Not a shank of the long lane upwards
Prepared our wits for the myth, the slimed
Substantiation of the elements. And the coot
With his off-white blaze and queasy paddle
Was an old alarm, the timid in flight
From the ignorant. The lowered shoulder
Of mountain it is, dabbed within the collar,
That shallows and darkens the eye, the first
Slack argent losing the light as bitterly
As the blackened water treads and nibbles
The reeds and bushes afloat in the new
Pool's centre.

Beyond, a surviving ray
Points and fondles a reed-knot, the swan
That dreams on it taking no note of stumps
Or visitations. Nearer, however, and shifting
Like pillagers from weed to shore, settling
And starting raucously, hundreds of testy
Black-backs utter their true society, bankrupt
Hatred of strangers and bully unrest whichever
Marge they think themselves forced to. It
Is a militant brabble, staked out by wind
To the cropped down pasture. Mud and the tricky
Green of the edge contrivingly clap it round
What's left of this latish day that began with love.

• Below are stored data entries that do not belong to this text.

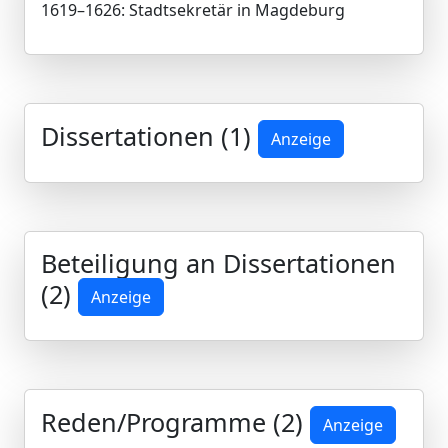
1619–1626: Stadtsekretär in Magdeburg
Dissertationen (1)
Anzeige
Beteiligung an Dissertationen
(2)
Anzeige
Reden/Programme (2)
Anzeige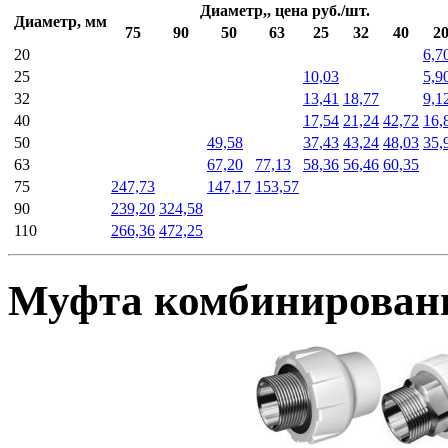
Диаметр,, цена руб./шт.
Диаметр, мм
75
90
50
63
25
32
40
2
20
6,7
25
10,03
5,9
32
13,41
18,77
9,1
40
17,54
21,24
42,72
16,
50
49,58
37,43
43,24
48,03
35,
63
67,20
77,13
58,36
56,46
60,35
75
247,73
147,17
153,57
90
239,20
324,58
110
266,36
472,25
Муфта комбинированн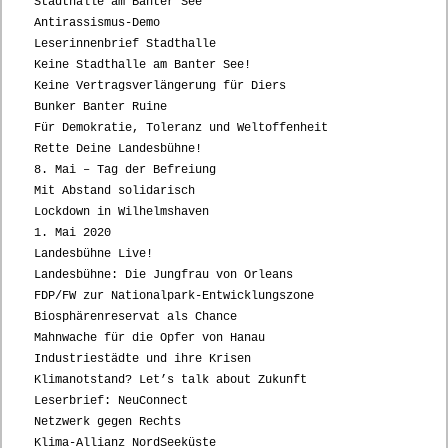
Stadthalle am Banter See
Antirassismus-Demo
Leserinnenbrief Stadthalle
Keine Stadthalle am Banter See!
Keine Vertragsverlängerung für Diers
Bunker Banter Ruine
Für Demokratie, Toleranz und Weltoffenheit
Rette Deine Landesbühne!
8. Mai – Tag der Befreiung
Mit Abstand solidarisch
Lockdown in Wilhelmshaven
1. Mai 2020
Landesbühne Live!
Landesbühne: Die Jungfrau von Orleans
FDP/FW zur Nationalpark-Entwicklungszone
Biosphärenreservat als Chance
Mahnwache für die Opfer von Hanau
Industriestädte und ihre Krisen
Klimanotstand? Let’s talk about Zukunft
Leserbrief: NeuConnect
Netzwerk gegen Rechts
Klima-Allianz NordSeeküste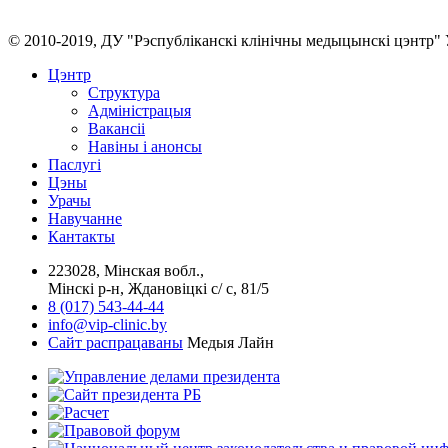
© 2010-2019, ДУ "Рэспубліканскі клінічны медыцынскі цэнтр" 
Цэнтр
Структура
Адміністрацыя
Вакансіі
Навіны і анонсы
Паслугi
Цэны
Урачы
Навучанне
Кантакты
223028, Мінская вобл.,
Мінскі р-н, Ждановіцкі с/ с, 81/5
8 (017) 543-44-44
info@vip-clinic.by
Сайт распрацаваны
Медыя Лайн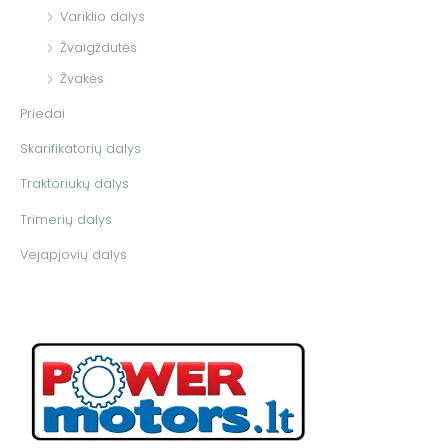
Variklio dalys
Žvaigždutės
Žvakės
Priedai
Skarifikatorių dalys
Traktoriukų dalys
Trimerių dalys
Vejapjovių dalys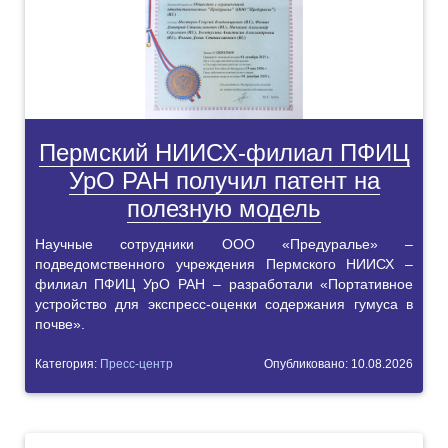
Пермский НИИСХ-филиал ПФИЦ
УрО РАН получил патент на
полезную модель
Научные сотрудники ООО «Предуралье» –
подведомственного учреждения Пермского НИИСХ –
филиал ПФИЦ УрО РАН – разработали «Портативное
устройство для экспресс-оценки содержания гумуса в
почве».
Категория:
Пресс-центр
Опубликовано: 10.08.2026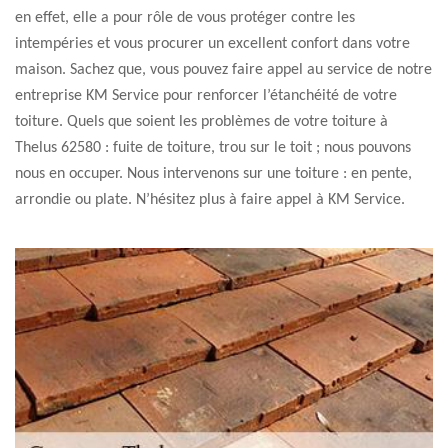
en effet, elle a pour rôle de vous protéger contre les
intempéries et vous procurer un excellent confort dans votre
maison. Sachez que, vous pouvez faire appel au service de notre
entreprise KM Service pour renforcer l’étanchéité de votre
toiture. Quels que soient les problèmes de votre toiture à
Thelus 62580 : fuite de toiture, trou sur le toit ; nous pouvons
nous en occuper. Nous intervenons sur une toiture : en pente,
arrondie ou plate. N’hésitez plus à faire appel à KM Service.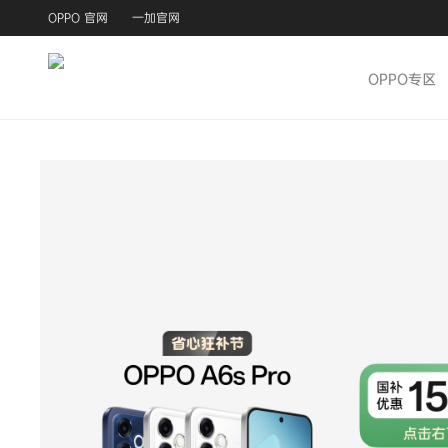
OPPO 官网
一加官网
OPPO专区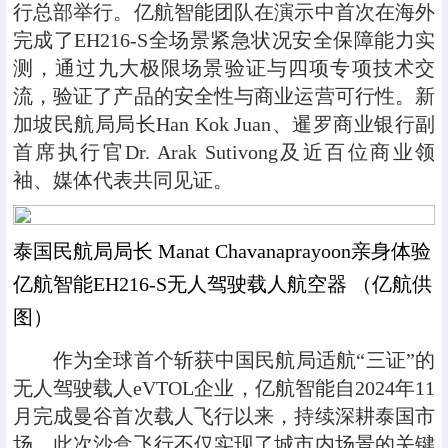
行总部举行。亿航智能团队在演示中首次在海外
完成了EH216-S全场景紧急状况安全保障能力实
测，通过九大极限场景验证与四项专项技术交
流，验证了产品的安全性与商业运营可行性。新
加坡民航局局长Han Kok Juan、暹罗商业银行副
首席执行官Dr. Arak Sutivong及近百位商业领
袖、媒体代表共同见证。
泰国民航局局长 Manat Chavanaprayoon亲身体验
亿航智能EH216-S无人驾驶载人航空器 （亿航供
图）
作为全球首个斩获中国民航局适航“三证”的
无人驾驶载人eVTOL企业，亿航智能自2024年11
月完成曼谷首次载人飞行以来，持续深耕泰国市
场。此次沙盒飞行不仅实现了城市内场景的关键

Opposite, to the west of the harsh lagoon,
Stands a chapel, shut in its kindred wall
With a score of graves. Legend on one
Cries a minister, dead of the heats in Newport
Before he came twenty-eight, his wife
Rambling on to her eighties. On another a woman
Loosens at thirty, her man afield on the mission
Ploughing till dark. O these stones trouble
The spirit, give look for look! A light from this
Tiny cell brisked in far corners once,
The hand held steady.

But now the black half-world comes at it,
Bleaks by its very doors. Is the old witness done?
The farmers, separate in their lands, hedge,
Ditch, no doubt, and keep tight pasture. Uphill
They trudge on seventh days, singly, putting
Their heads to the pews as habit bids them to,
And keep counsel. The books, in pyramid, sit tidy
On the pulpit. The back gallery looks
Swept. But the old iron gate to the common,
Rusted a little, affords not a glimpse
Of the swan in her dream on the reed-knot
Nor of the anxious coot enquiring of the grasses.
The hellish noise it is appals,
The intolerable shilly-shally of birds
Quitting the nearer mud for the farther,
Harrying the conversation of faith.

Each on his own must stand and conjure
The strong remembered words,
The unanswerable texts against chaos.